I have written a number of posts
about the British composer Bluebell Klean (see side bar for links). Athough it
has been possible to pieces together some biographical information she had remained
largely elusive.
Sandra Daniels, currently a writer and former journalist, has brought to my
attention an advert published in the Whitstable
Bay Times and Herne Bay Herald for 22 August 1931.
It is for a ‘piano school’ being opened
on 21 September of that year by Miss Isobel Klean, R.A.M. in the town of Herne
Bay. Klean’s references include her studies with the great piano pedant Tobias Matthay,
and unspecified continental training. The advert mentions her solo performances
at the Wigmore Hall and the Queen’s Hall in London.
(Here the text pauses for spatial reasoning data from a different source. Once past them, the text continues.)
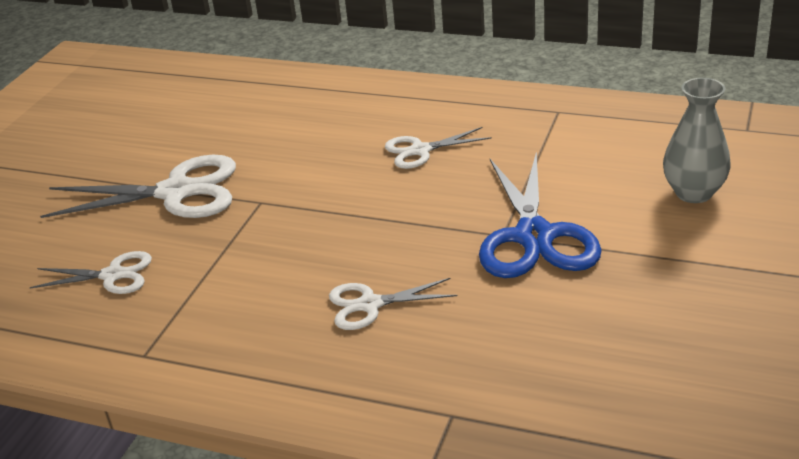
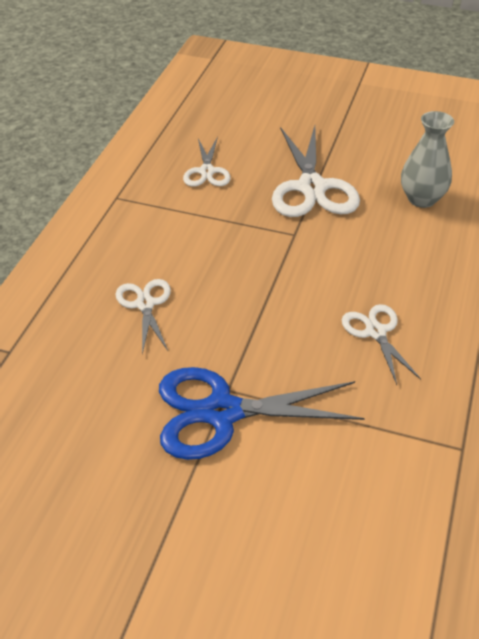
camera: 85 degrees right, 10 degrees up
(693, 193) = (286, 560): grey vase -> grey vase (421, 199)

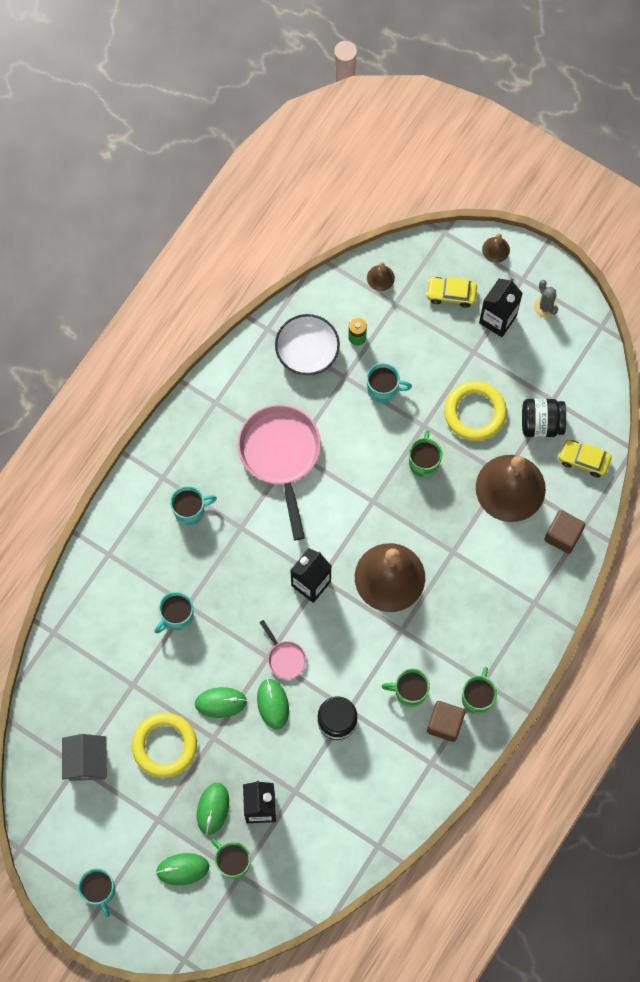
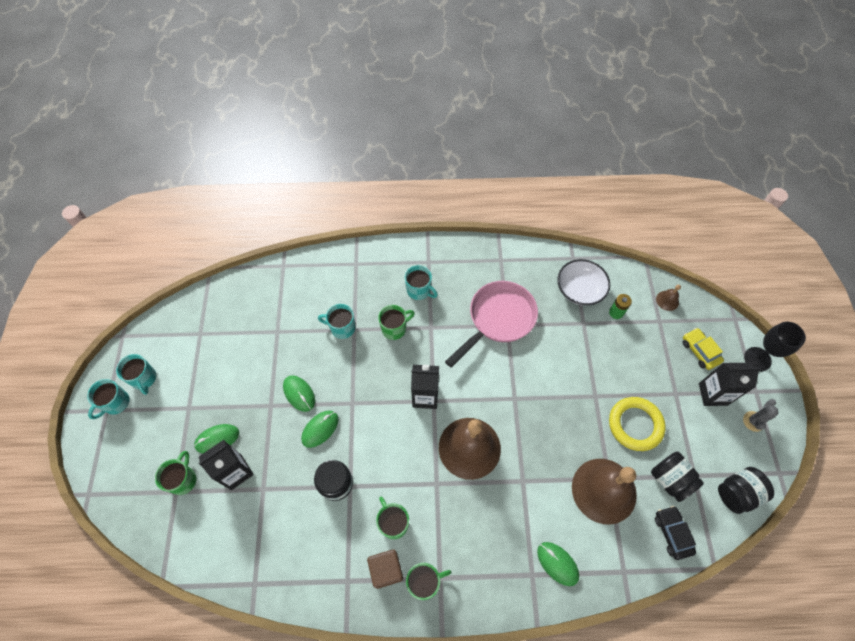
camera: 55 degrees right, 10 degrees down
(87, 761) = (206, 337): grey house -> none
(164, 746) = (245, 378): yellow ring -> none
(182, 869) = (159, 448): green mouse -> green mouse (557, 563)
(285, 658) = (359, 415): pink pan -> none
(383, 389) = (597, 352): turquoise mug -> turquoise mug (144, 379)
(424, 462) = (570, 414): green mug -> green mug (394, 328)
(496, 249) = (757, 359): brown bell -> black goblet
(563, 535) = (602, 559): brown cube -> none
(583, 460) = (672, 533): yellow car -> black car
(591, 378) = (737, 493): none -> black jar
She was offering ‘the
latest quick and modern method, by which pupils remain keen and interested’.
Coaching for the Royal Academy of
Music and other public examinations were on offer. Clearly there was also to be a competitive
element at the school: three silver cups to be competed for each year. An annual concert was proposed for the
pupils. Miss Klean offered ‘moderate terms’ and special rates for schools. Applications
were to be made to The Studio, Stevens’ Music Stores.
On the other hand, this was hardly
a big venture: she only proposed visiting Whitstable every Wednesday. There is
no further details to suggest that Bluebell made any further progress on this project.
This would seem to be the only reference to this piano school in the local
newspaper. Perhaps she went back to fishing?
4 comments:
She would have been around 64 in 1931, perhaps this was an idea which proved beyond her and it may well be that given what Whitstable was like then there would have been few takers, if any. Her father was Simeon Klean also Kleen a jeweller and watchmaker from Germany. It could be Klein as well given the erratic spellings in the documents. I wonder where in Germany he came from? On her mother's side, her father was Nathan Defries, perhaps of the Sephardic faith?
Thanks for that!
John F
For info: Bluebell was born in 1875 so would actually have been a mere 56! Having researched some of her life I would think nothing would have been beyond her, but I imagine there were few takers. That very year (1931) she won an angling prize for catching two tope weighing a total of more than 50lbs. Tope are a species of shark highly prized by anglers for its fighting power. So I think she could have coped with giving a few piano lessons! What a lady!